Denver may not be getting a lot of spendy new restaurants, but it's getting interesting concepts from creative restaurateurs — and diners are embracing concepts they once rejected.

"In 2003, I opened up an amazing restaurant called Brasserie Rouge, which I eventually closed because we lost money for thirteen months," Thompson recalls. "We got a little ahead of ourselves. Le Grand is an iteration of the same concept, and it's already doing far better than my best weeks or months at Brasserie Rouge. Denver has really embraced and taken pride in its local restaurant concepts. Denver's finally coming into its own as a food city."

That change is what encouraged Leinonen to open his restaurant in Denver after spending several years in kitchens in Boulder. "When I first moved out here, I was all about Boulder," he explains. "It's a wonderful town, and I saw myself working at Boulder restaurants; I didn't think of Denver as a food town. It was all brewery, brewery, brewery, steakhouse. But look at what's opened in the last few years: Bonanno, Table 6 and Fruition just exploded. That explosion was the catalyst." And he's convinced that a changing Denver is ready for his particular brand of cuisine. "Scandinavian food has always been deep in my heart, but you don't really see it outside of people's homes and New York or San Francisco," Leinonen says. "I thought the time was right. It's a big risk, but I'm bringing people along with me."

The Coohills were in Atlanta when that city's restaurant scene boomed, and they draw a comparison between what happened there and what they're seeing here. "Denver is just starting to make its mark," says Diane. "There's so much potential. And we've never seen such strong support as this community gives."

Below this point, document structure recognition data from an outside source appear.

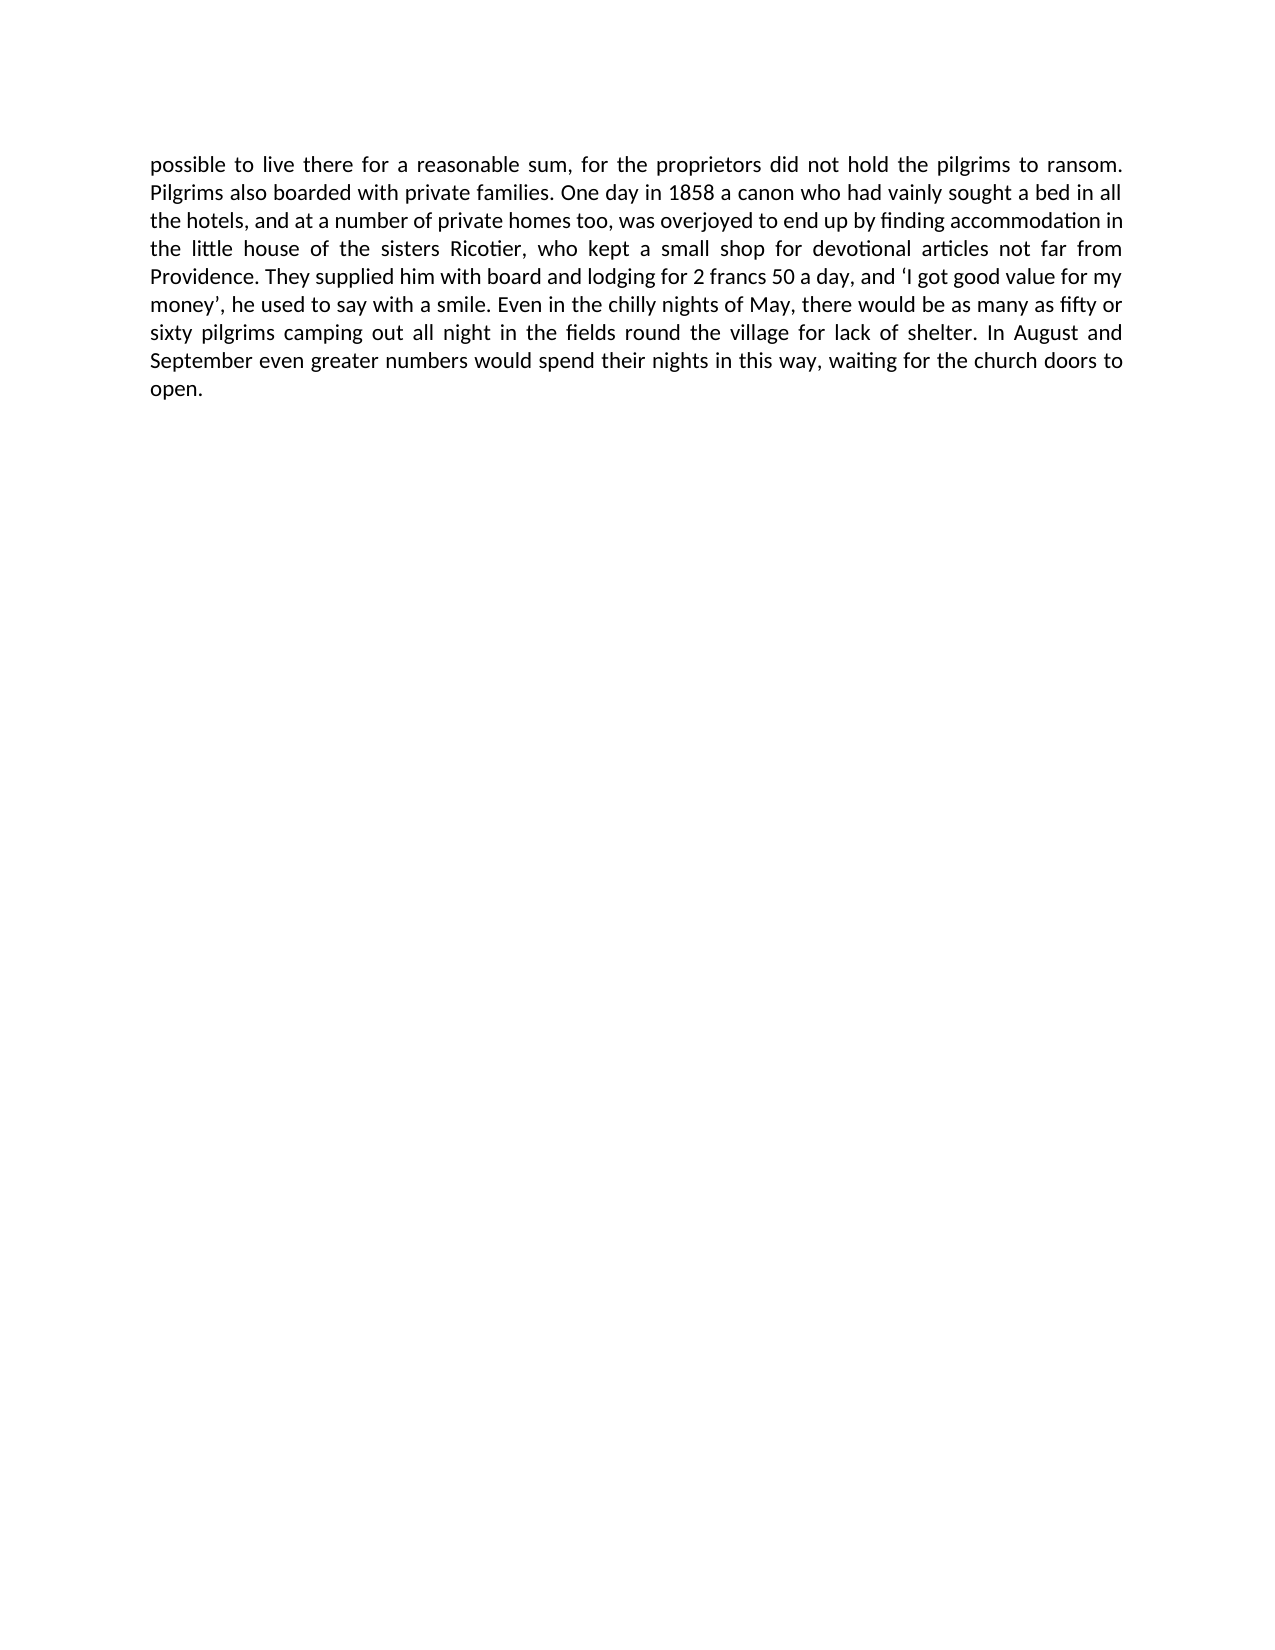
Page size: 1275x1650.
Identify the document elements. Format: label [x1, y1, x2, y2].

text [150, 150, 1125, 402]
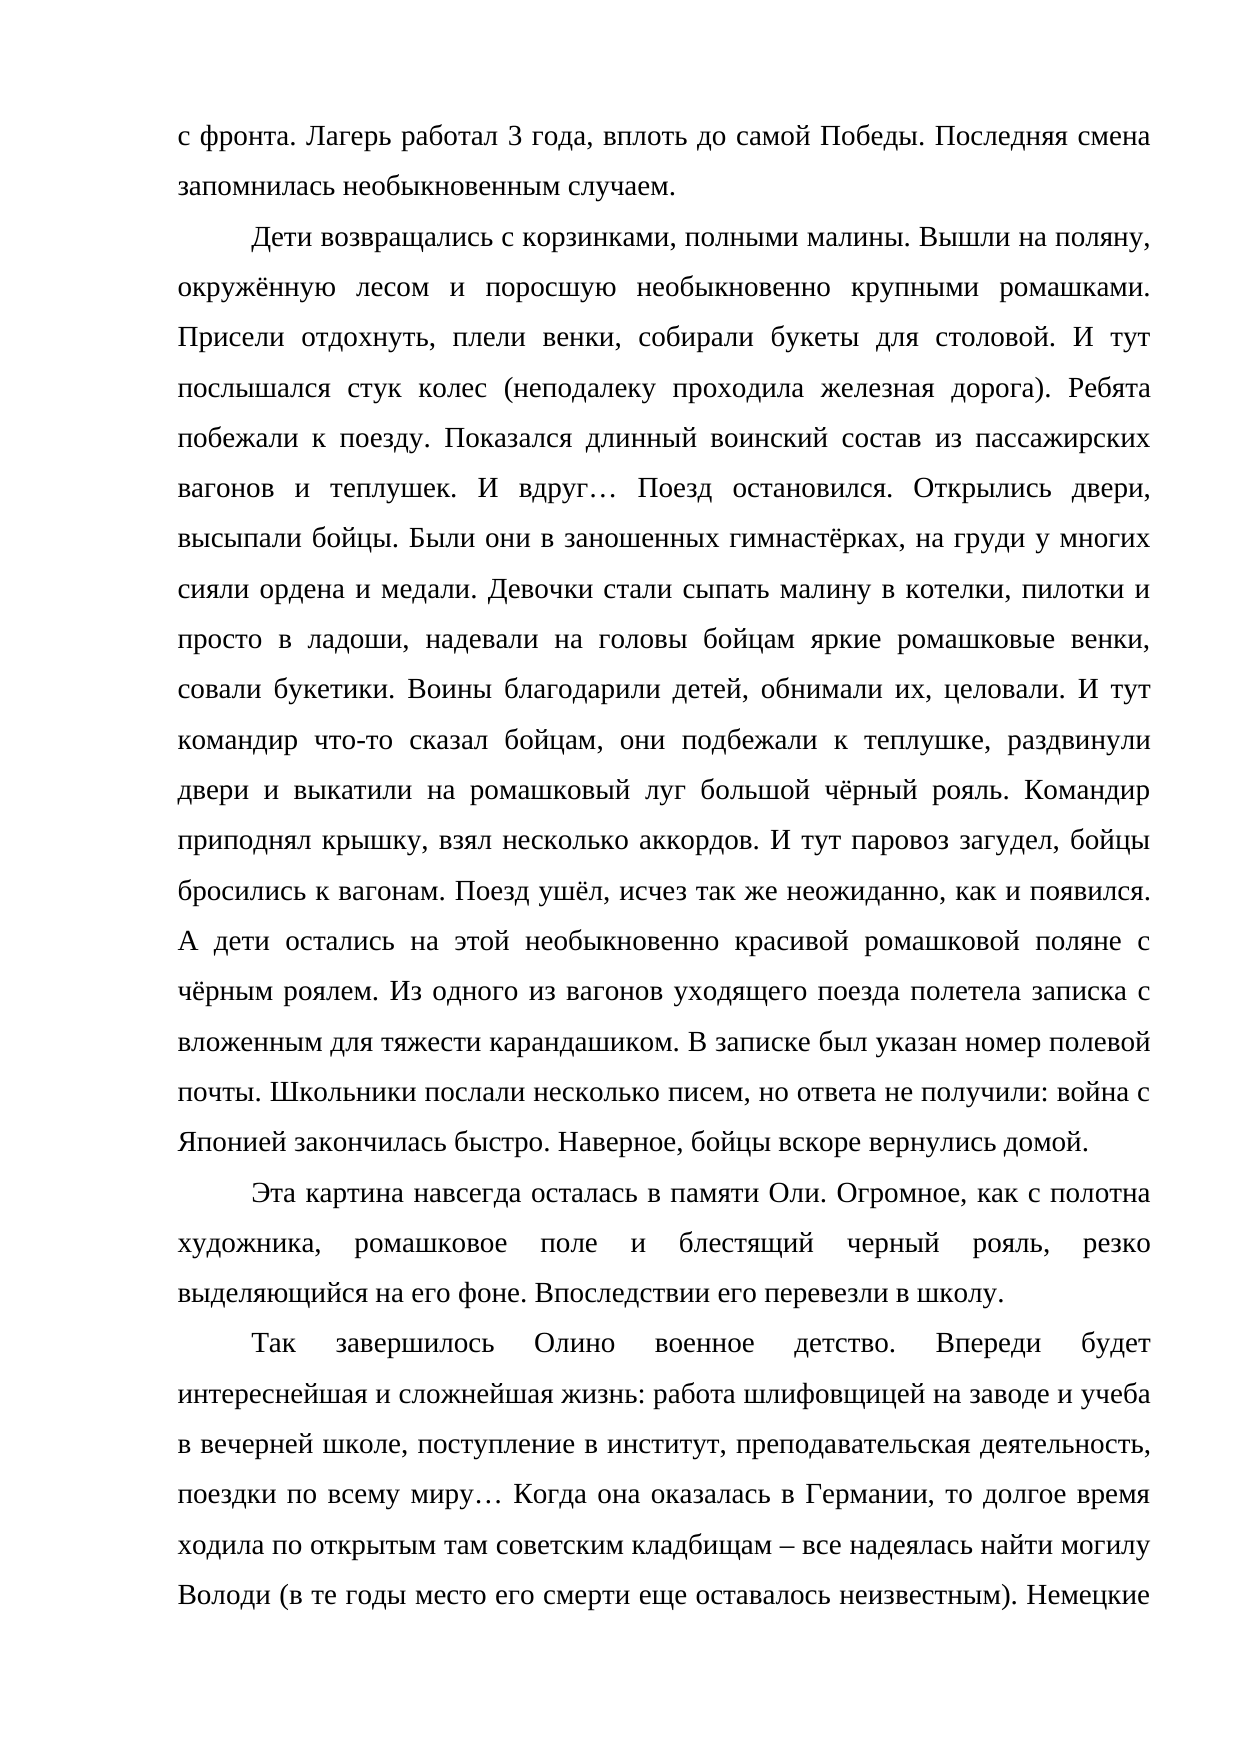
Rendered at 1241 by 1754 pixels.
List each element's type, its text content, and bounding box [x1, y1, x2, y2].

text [177, 1326, 1152, 1611]
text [177, 118, 1152, 202]
text Дети возвращались с корзинками, полными малины. Вышли на поляну, окружённую лесом и поросшую необыкновенно крупными ромашками. Присели отдохнуть, плели венки, собирали букеты для столовой. И тут послышался стук колес (неподалеку проходила железная дорога). Ребята побежали к поезду. Показался длинный воинский состав из пассажирских вагонов и теплушек. И вдруг… Поезд остановился. Открылись двери, высыпали бойцы. Были они в заношенных гимнастёрках, на груди у многих сияли ордена и медали. Девочки стали сыпать малину в котелки, пилотки и просто в ладоши, надевали на головы бойцам яркие ромашковые венки, совали букетики. Воины благодарили детей, обнимали их, целовали. И тут командир что-то сказал бойцам, они подбежали к теплушке, раздвинули двери и выкатили на ромашковый луг большой чёрный рояль. Командир приподнял крышку, взял несколько аккордов. И тут паровоз загудел, бойцы бросились к вагонам. Поезд ушёл, исчез так же неожиданно, как и появился. А дети остались на этой необыкновенно красивой ромашковой поляне с чёрным роялем. Из одного из вагонов уходящего поезда полетела записка с вложенным для тяжести карандашиком. В записке был указан номер полевой почты. Школьники послали несколько писем, но ответа не получили: война с Японией закончилась быстро. Наверное, бойцы вскоре вернулись домой. [177, 219, 1152, 1158]
text Эта картина навсегда осталась в памяти Оли. Огромное, как с полотна художника, ромашковое поле и блестящий черный рояль, резко выделяющийся на его фоне. Впоследствии его перевезли в школу. [177, 1175, 1152, 1309]
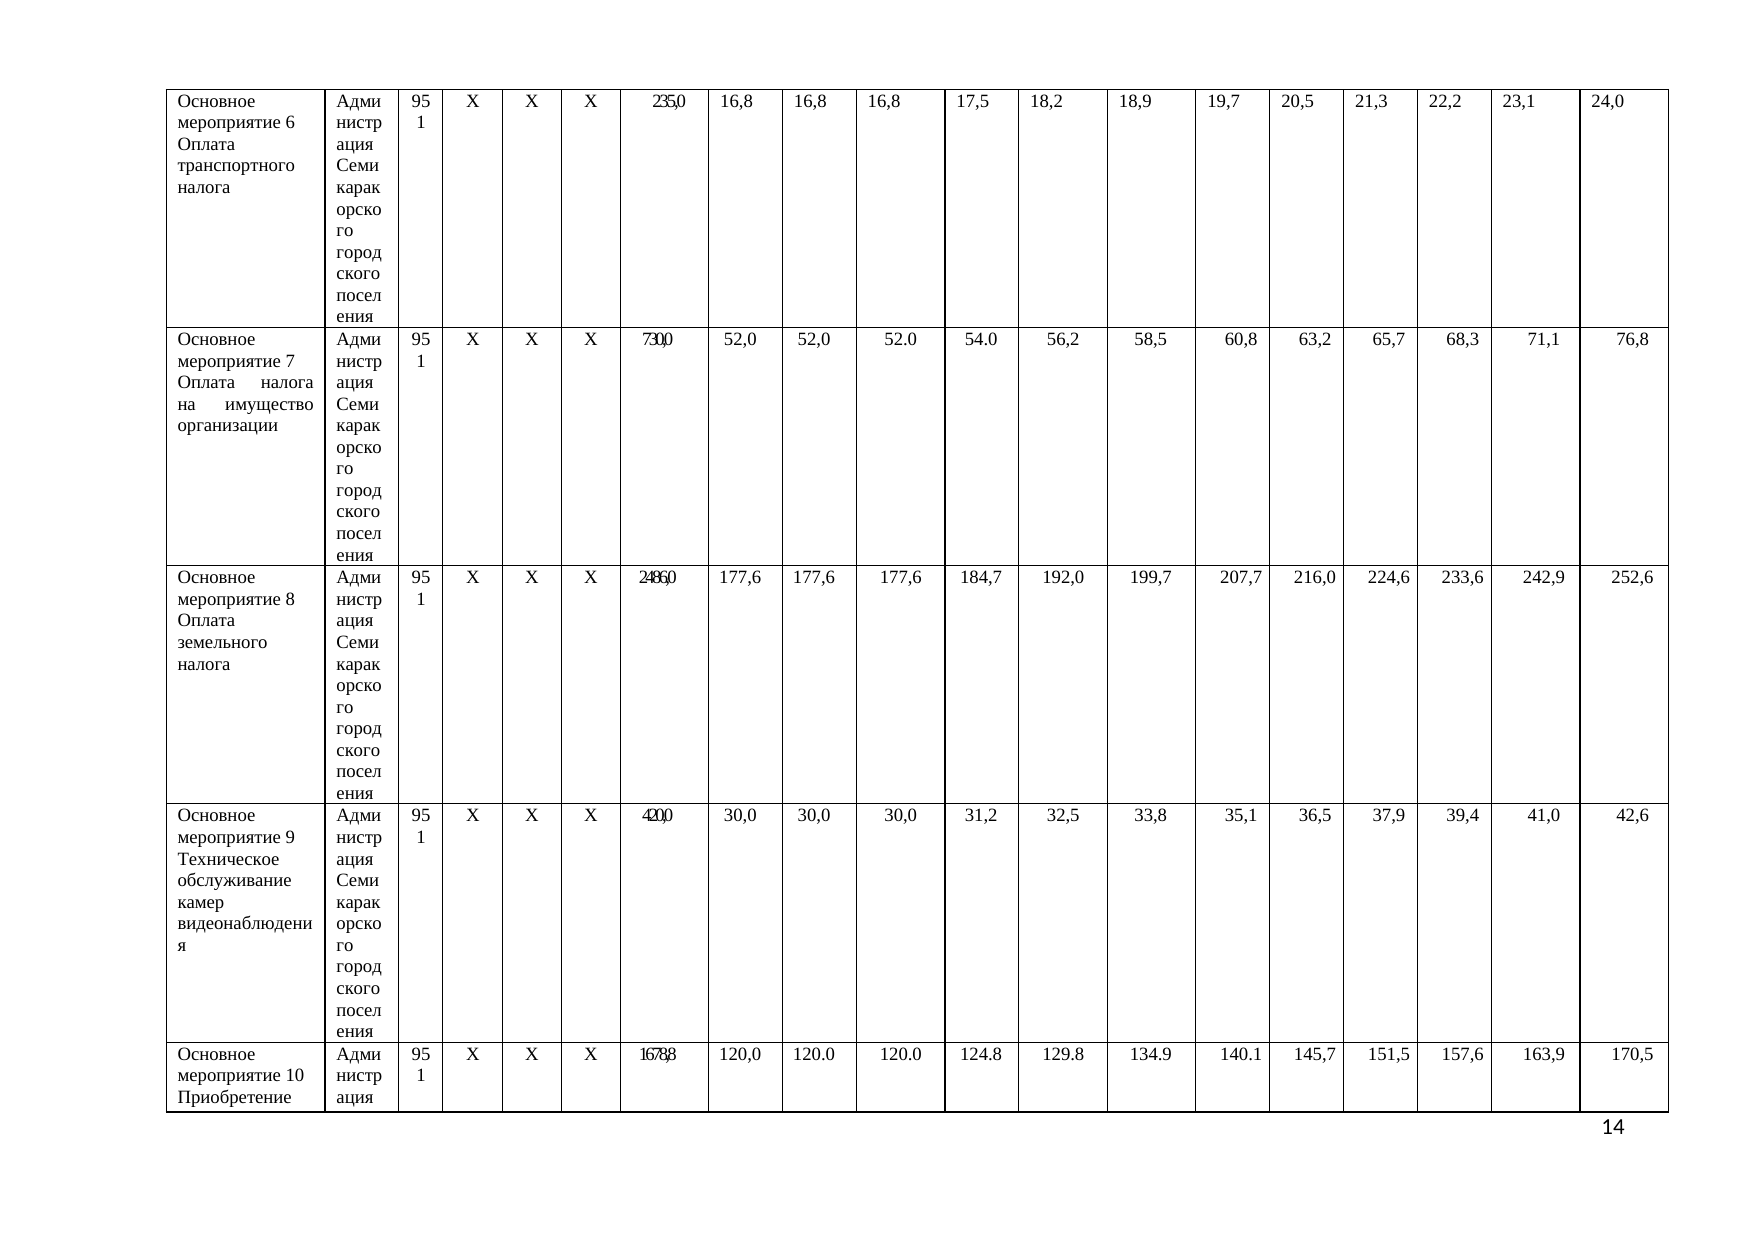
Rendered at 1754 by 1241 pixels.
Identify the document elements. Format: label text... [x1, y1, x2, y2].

So what's next? "I see local guys creating concepts that are uniquely Denver," says Thompson, "and I want to be part of the exportation of Denver. I want other people to say, 'Jeez, we gotta see what's going on in Denver and bring it to our home town.' Portland's a great example of that. It's a small market, but people are exporting it. Denver has the potential to be similar." He'll make good on that commitment, too, when he opens another Punch Bowl in Portland at the end of next year.

Pittenger has similar expansion plans. "We have a re-creatable concept," he explains. "This is our trainer model. I learned a lot in the past nine months about running a restaurant. I would love to see the Biker Jim brand expand." He's working on moving to other cities — such as Los Angeles, Austin, Seattle and New York — via trucks, but opening another restaurant is a possibility, too.

Still, he sees plenty of room for growth here at home. "The Denver food scene just continues to evolve," Pittenger says, "and people continue look for new places to go."

And they'll continue looking for new places in 2012. "There's so much going on in the food scene," says Lobato. "It's night and day from my childhood. We're well on our way up."